The Format War: JSON vs. Modern Alternatives
The real controversy emerges when you question why JSON is the requirement in the first place. As developers on data engineering forums point out, if your destination is Snowflake, you’re likely better served by formats like Parquet or ORC.
Amazon S3 Tables ↗ specifically optimizes for analytical formats like Parquet, Avro, and ORC - not JSON. These columnar formats offer better compression, faster query performance, and built-in schema evolution capabilities. The performance difference isn’t marginal - we’re talking about 3x faster queries and significant storage cost reductions.
The irony is that many teams insist on JSON for “compatibility” reasons, only to discover they’ve chosen the least compatible format for modern data lake architectures.
The PySpark Connector Solution: Cutting Out the Middleman
Perhaps the most damning revelation from the developer community is the existence of purpose-built solutions that make the entire JSON-to-S3-to-Snowflake pipeline unnecessary. The PySpark connector for Snowflake ↗ allows direct DataFrame-to-Snowflake transfers without intermediate file storage.
This approach eliminates multiple pain points:
- No S3 file management overhead
- No JSON serialization/deserialization costs
- Built-in type mapping between PySpark and Snowflake
- Transactional consistency guarantees
Yet many teams continue with the JSON approach due to legacy requirements or unfamiliarity with available alternatives.
Partitioning: The Band-Aid That Doesn’t Stop the Bleeding
Some developers suggest partitioning as a solution - breaking the 60 million rows into manageable chunks. While partitioning can help with memory constraints, it doesn’t address the fundamental format inefficiency. You’re still writing JSON, just in smaller batches.
The real issue is that JSON lacks the structural optimizations that make formats like Parquet ideal for analytical workloads. Even partitioned JSON files will underperform compared to properly organized columnar formats.
The Performance Reality: Benchmarks Don’t Lie
When you compare JSON against modern alternatives in PySpark-to-S3 scenarios, the results are stark:
- Write Performance: Parquet writes 2-3x faster than JSON due to better compression and serialization efficiency
- Storage Costs: Parquet files are typically 30-50% smaller than equivalent JSON
- Query Performance: Snowflake can query Parquet files directly without the parsing overhead JSON requires
- Network Transfer: Smaller file sizes mean faster S3 uploads and downloads
These performance differences become exponentially more significant as dataset sizes grow from millions to billions of rows.

→ **Parts of the exercise**
(a) Duplicate the passage on file formats for Snowflake pipelines from "The Format War: JSON" up to and including "storage cost reductions.".
(b) According to the passage on file formats for Snowflake pipelines, how much smaller are Parquet files typically than equivalent JSON?
(c) Carry the passage on file formats for Snowflake pipelines forward from its last sentence.

→ **Provided records**
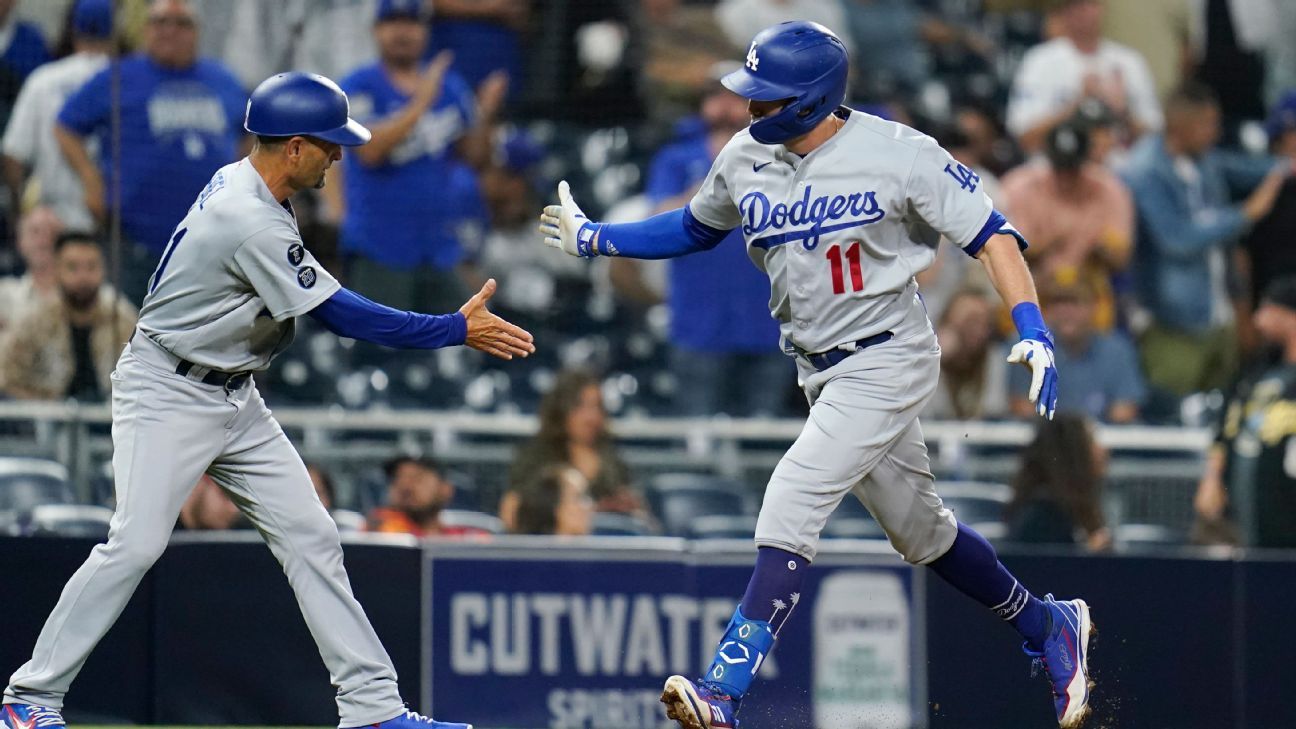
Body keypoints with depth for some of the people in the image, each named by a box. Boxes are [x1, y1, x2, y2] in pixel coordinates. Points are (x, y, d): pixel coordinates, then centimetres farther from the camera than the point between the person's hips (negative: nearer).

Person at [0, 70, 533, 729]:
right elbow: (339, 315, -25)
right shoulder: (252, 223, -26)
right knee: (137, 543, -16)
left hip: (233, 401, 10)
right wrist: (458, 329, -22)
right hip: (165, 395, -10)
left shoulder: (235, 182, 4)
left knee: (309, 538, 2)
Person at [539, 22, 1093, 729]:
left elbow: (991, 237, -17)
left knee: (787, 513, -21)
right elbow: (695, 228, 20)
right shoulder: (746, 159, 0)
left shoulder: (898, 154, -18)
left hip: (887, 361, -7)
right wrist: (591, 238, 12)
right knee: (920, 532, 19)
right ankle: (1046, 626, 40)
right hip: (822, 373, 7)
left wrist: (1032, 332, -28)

→ **Outputs for the tasks**
(a)
The Format War: JSON vs. Modern Alternatives
The real controversy emerges when you question why JSON is the requirement in the first place. As developers on data engineering forums point out, if your destination is Snowflake, you’re likely better served by formats like Parquet or ORC.
Amazon S3 Tables ↗ specifically optimizes for analytical formats like Parquet, Avro, and ORC - not JSON. These columnar formats offer better compression, faster query performance, and built-in schema evolution capabilities. The performance difference isn’t marginal - we’re talking about 3x faster queries and significant storage cost reductions.

(b) 30-50% smaller

(c)
The Way Forward: Rethinking Data Movement Patterns
The solution isn’t finding better ways to write JSON - it’s questioning whether JSON should be part of your data pipeline at all. For analytical workloads moving between PySpark and Snowflake, consider these alternatives:
- Direct Connectors: Use the native PySpark-Snowflake connector when possible
- Columnar Formats: Default to Parquet or ORC for S3-based workflows
- Iceberg Tables: Leverage S3 Tables with Apache Iceberg support ↗ for managed table optimization
- Streaming Approaches: For continuously updated data, consider streaming patterns rather than batch file transfers
JSON Has Its Place (Just Not Here)
JSON remains valuable for API responses, configuration files, and human-readable data exchange. But for moving massive analytical datasets between distributed systems, it’s the wrong tool for the job.
The next time you’re tempted to write that 60-million-row PySpark DataFrame as JSON to S3, ask yourself: are you solving a data problem or creating a performance one? The most efficient solution might be eliminating the intermediate format altogether.
The real innovation in data engineering isn’t finding better ways to work with inefficient formats - it’s having the courage to question whether those formats belong in your architecture at all.